Collected data
Start of Block

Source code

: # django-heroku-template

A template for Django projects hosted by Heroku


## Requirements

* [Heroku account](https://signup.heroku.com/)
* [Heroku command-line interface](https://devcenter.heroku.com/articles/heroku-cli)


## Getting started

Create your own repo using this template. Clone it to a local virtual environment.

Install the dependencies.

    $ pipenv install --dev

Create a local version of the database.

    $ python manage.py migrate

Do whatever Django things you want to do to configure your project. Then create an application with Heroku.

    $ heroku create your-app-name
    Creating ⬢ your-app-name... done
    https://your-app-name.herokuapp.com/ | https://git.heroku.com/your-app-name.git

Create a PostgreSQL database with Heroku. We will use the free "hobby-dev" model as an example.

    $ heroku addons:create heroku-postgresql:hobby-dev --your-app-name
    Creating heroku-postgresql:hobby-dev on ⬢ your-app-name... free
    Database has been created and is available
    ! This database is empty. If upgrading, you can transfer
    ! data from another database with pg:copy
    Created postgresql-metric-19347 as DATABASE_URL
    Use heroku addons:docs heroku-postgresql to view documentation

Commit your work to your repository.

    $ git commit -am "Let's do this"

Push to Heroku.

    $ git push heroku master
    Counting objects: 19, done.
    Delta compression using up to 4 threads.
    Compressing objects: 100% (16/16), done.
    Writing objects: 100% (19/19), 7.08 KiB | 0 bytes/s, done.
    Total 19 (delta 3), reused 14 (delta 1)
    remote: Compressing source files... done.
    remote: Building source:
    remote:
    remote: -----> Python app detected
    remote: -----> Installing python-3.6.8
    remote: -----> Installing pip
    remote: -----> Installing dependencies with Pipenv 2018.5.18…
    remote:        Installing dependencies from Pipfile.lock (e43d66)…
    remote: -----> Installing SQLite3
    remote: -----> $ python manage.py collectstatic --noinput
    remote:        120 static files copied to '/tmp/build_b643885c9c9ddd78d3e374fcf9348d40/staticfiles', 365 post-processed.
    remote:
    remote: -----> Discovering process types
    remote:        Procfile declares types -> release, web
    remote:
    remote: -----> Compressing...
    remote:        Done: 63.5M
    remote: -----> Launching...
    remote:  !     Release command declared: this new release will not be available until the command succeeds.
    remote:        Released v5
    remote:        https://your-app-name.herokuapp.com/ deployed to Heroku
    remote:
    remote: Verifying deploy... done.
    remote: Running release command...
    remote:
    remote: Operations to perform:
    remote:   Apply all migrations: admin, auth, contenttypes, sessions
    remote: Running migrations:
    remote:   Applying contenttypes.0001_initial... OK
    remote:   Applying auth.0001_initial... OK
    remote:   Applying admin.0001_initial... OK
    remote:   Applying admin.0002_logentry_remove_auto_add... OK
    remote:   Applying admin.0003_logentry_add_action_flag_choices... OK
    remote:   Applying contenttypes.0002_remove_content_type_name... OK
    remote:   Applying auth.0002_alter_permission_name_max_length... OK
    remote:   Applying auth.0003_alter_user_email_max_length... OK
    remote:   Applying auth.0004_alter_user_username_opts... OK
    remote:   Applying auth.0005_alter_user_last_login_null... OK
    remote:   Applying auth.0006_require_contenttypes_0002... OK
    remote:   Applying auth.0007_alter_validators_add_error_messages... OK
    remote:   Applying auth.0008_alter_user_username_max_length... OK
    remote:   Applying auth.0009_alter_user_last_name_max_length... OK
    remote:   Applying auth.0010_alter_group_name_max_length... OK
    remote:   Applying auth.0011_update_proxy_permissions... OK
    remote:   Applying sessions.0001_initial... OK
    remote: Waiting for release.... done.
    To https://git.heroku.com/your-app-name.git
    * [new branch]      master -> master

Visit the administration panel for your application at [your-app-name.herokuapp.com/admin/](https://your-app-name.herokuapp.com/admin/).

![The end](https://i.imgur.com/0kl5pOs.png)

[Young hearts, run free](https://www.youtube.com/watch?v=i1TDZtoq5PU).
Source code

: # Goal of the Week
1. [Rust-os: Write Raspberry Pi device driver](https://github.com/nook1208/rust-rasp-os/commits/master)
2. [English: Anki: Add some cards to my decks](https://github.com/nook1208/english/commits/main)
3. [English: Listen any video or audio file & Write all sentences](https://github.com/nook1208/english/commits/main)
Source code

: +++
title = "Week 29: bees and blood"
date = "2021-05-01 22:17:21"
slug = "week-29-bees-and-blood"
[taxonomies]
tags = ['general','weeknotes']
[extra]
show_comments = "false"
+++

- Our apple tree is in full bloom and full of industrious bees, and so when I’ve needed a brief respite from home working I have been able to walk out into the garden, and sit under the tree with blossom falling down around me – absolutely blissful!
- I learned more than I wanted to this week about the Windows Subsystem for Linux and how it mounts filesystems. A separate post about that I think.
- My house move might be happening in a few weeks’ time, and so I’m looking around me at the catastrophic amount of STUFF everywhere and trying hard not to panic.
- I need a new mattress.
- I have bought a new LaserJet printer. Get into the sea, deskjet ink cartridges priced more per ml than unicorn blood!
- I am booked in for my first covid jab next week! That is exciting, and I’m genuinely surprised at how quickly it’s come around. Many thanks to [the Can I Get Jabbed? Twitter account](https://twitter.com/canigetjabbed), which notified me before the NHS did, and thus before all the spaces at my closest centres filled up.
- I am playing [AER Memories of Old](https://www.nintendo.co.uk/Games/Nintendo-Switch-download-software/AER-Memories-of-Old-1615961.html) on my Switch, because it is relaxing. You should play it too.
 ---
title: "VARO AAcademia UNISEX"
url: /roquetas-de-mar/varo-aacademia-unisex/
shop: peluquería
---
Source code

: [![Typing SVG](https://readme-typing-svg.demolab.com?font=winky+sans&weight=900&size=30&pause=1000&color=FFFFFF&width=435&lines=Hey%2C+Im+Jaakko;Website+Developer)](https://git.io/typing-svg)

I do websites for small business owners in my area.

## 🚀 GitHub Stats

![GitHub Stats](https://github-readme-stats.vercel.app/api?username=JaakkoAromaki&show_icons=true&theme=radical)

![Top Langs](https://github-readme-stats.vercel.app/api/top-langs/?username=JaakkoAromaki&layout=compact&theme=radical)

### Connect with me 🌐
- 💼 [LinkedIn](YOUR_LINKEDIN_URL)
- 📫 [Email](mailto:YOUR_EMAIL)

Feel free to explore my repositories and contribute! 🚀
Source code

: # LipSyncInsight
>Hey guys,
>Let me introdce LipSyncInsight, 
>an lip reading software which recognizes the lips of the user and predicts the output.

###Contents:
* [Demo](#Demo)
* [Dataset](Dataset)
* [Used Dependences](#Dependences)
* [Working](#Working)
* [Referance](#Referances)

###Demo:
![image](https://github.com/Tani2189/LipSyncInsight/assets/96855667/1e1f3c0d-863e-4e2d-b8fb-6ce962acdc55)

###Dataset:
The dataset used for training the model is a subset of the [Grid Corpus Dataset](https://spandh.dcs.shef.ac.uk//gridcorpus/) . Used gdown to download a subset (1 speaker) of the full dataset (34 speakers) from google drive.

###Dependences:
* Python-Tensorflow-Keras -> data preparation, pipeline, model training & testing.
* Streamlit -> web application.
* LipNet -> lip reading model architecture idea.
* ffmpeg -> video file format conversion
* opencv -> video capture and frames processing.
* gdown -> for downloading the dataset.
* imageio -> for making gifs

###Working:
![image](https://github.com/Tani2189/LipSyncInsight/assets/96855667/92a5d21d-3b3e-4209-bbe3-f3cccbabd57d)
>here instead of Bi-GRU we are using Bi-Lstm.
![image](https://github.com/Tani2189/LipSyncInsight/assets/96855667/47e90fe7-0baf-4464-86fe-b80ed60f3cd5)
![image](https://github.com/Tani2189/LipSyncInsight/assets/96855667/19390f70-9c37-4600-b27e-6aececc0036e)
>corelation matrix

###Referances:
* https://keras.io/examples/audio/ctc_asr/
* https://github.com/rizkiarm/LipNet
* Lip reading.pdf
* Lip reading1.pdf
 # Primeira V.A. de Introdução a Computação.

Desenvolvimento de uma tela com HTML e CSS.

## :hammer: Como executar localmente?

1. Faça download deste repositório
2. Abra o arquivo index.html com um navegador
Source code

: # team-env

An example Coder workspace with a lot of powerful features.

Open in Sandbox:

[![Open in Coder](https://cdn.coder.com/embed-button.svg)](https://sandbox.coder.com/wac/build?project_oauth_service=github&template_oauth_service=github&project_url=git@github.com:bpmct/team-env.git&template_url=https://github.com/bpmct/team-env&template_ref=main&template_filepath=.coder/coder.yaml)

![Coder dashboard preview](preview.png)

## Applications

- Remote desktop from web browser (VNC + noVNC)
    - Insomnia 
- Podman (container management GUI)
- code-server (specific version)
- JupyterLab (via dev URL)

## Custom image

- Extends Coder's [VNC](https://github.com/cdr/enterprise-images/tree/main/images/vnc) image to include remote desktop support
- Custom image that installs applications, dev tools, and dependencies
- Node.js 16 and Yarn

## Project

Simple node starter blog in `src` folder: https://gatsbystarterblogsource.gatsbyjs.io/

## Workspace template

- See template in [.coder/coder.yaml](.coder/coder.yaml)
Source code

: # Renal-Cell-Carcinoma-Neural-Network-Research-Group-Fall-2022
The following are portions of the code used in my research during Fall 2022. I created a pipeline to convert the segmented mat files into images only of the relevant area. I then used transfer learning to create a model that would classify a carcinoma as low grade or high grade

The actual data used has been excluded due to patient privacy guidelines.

End of Block

Find each line above that contains the string "Write", and copy those lines in full. Letter case matters.

1. [Rust-os: Write Raspberry Pi device driver](https://github.com/nook1208/rust-rasp-os/commits/master)
3. [English: Listen any video or audio file & Write all sentences](https://github.com/nook1208/english/commits/main)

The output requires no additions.